The Justice Department’s new Corporate Enforcement Policy and the heightened enforcement and compliance expectations were put to the test in its announcement of a $315 million settlement of bribery charges with ABB, a three-time loser in foreign bribery enforcement. In some respects, the new policy should not apply to ABB’s case given its recent announcement but nonetheless the ABB resolution provides some important indicators of important issues for future enforcement actions.
I expect some will say that DOJ’s enforcement action against ABB was a wrist slap for a three-time loser. However, after reading the documents, DOJ’s resolution of the ABB case is reasonable and adheres to its stated principles governing FCPA enforcement actions. However you interpret this case, the ABB enforcement action demonstrates yet again the vitality of DOJ’s commitment to FCPA enforcement, and that the industry can expect additional enforcement actions, perhaps another before years end that may fall within the “blockbuster” category.
Two ABB subsidiaries, one in South Africa and the other in Switzerland, each separately agreed to enter a guilty plea to FCPA conspiracy for violation of the bribery provisions. ABB’s parent agreed to enter into a three-year deferred prosecution agreement (“DPA”) for the same conduct.
ABB’s settlement resolved SEC charges for $75 million (although the SEC had not yet released its settlement with ABB) and several foreign country prosecutions, including South Africa and Switzerland, and an expected resolution with German authorities. DOJ agreed to credit up to half of the $315 million for ABB’s payment of penalties to South African authorities. The South African authorities simultaneously announced a settlement with ABB under which ABB would pay $142 million to the South African government.
ABB’s criminal history presented a length history of misconduct starting with a guilty plea in 2001 for bid-rigging involving a contract in Egypt; a guilty plea in 2004 for FCPA bribery violations in Nigeria; a 2010 deferred prosecution agreement and US subsidiary guilty pleas for FCPA violations in Mexico and Iraq; and administrative resolutions with European and Brazilian competition authorities in 2013 and 2014, respectively.

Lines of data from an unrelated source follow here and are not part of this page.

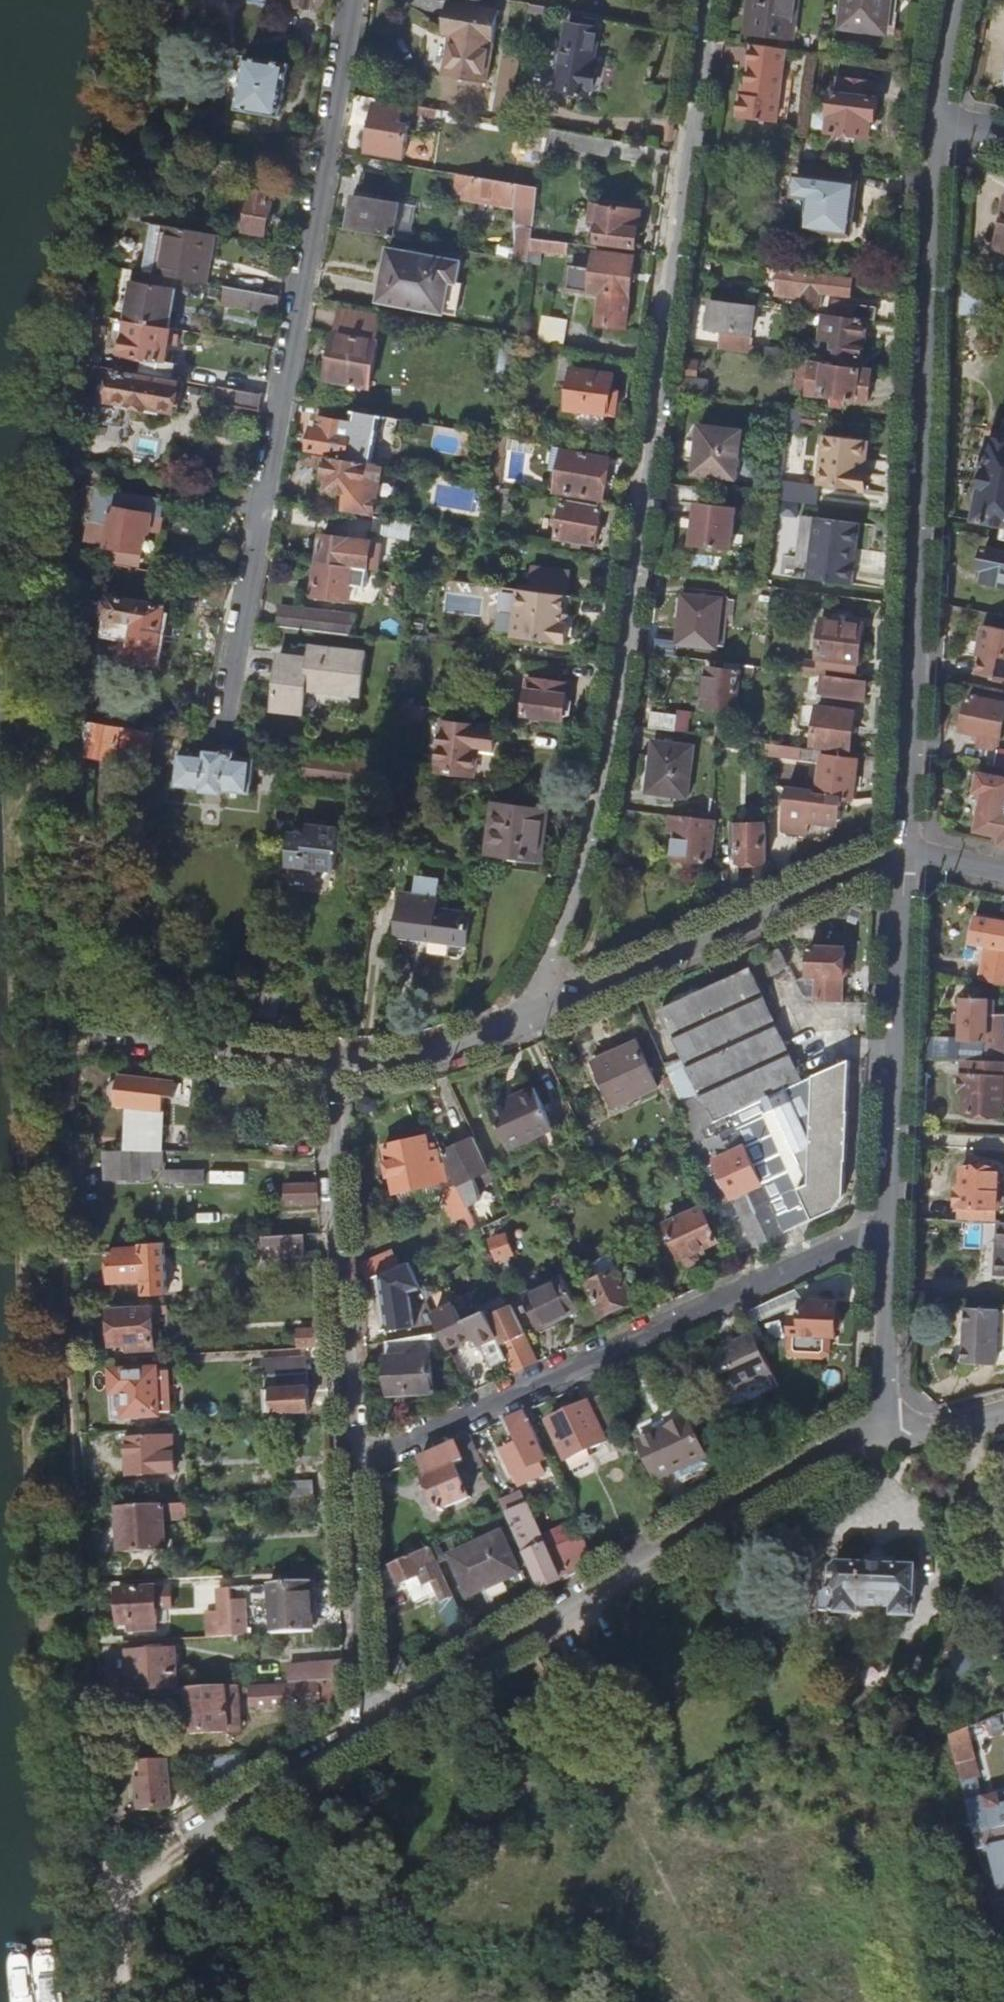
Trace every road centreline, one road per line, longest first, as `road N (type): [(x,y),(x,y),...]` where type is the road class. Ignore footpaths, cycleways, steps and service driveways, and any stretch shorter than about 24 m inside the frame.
road 1 (residential): [(708,0),(621,688),(601,801),(544,974),(545,1012)]
road 2 (residential): [(354,0),(221,732)]
road 3 (residential): [(904,853),(936,120)]
road 4 (residential): [(889,1441),(816,1460),(377,1727)]
road 5 (residential): [(354,1461),(841,1245),(891,1236)]
road 6 (residential): [(333,1061),(354,1461)]
road 7 (residential): [(904,853),(545,1012)]
road 8 (residential): [(891,1236),(904,853)]
road 9 (residential): [(377,1727),(131,1885)]
road 10 (residential): [(354,1461),(377,1727)]
road 11 (residential): [(333,1061),(73,1031)]
road 12 (residential): [(545,1012),(441,1051),(333,1061)]
road 13 (residential): [(889,1441),(882,1393),(891,1236)]
road 14 (track): [(261,508),(70,475)]
road 15 (residential): [(1003,1575),(963,1422)]
road 16 (residential): [(936,120),(955,0)]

Notwithstanding this lengthy criminal history, DOJ cited ABB’s “extraordinary” cooperation and extensive remediation. ABB did not earn credit for voluntarily disclosing the violations but did promptly notify the Justice Department after learning of the conduct (which unbeknownst to ABB had been reported in the press).
The FCPA violations stemmed from ABB’s bribery payments to a single, high-ranking, government official from Eskom Holdings, Ltd. (“Eskom”), South Africa’s state-owned, energy company, to obtain confidential information and win lucrative contracts.
Under DOJ’s Corporate Enforcement Policy, DOJ cited the following factors:
- the nature and seriousness of the misconduct;
- ABB’s demonstrated intent to disclose the misconduct promptly to DOJ;
- ABB’s “extraordinary” cooperation with DOJ’s investigation;
- ABB’s extensive remediation, including conduct of a root-cause analysis of the misconduct, investments in compliance personnel, compliance testing and monitoring;
- ABB’s commitment to further enhance its compliance program and internal controls, including enhanced reporting to DOJ
- ABB’s extensive criminal history over the last ten years;
- ABB’s agreement to concurrently resolve investigations with authorities in South Africa and Switzerland, as well as the SEC; and
- ABB’s agreement to continue to cooperate with the DOJ in ongoing investigations.
Under all of these factors, DOJ agreed to award ABB a 25 percent discount from the middle point between the mid and high range of the US Sentencing Guidelines.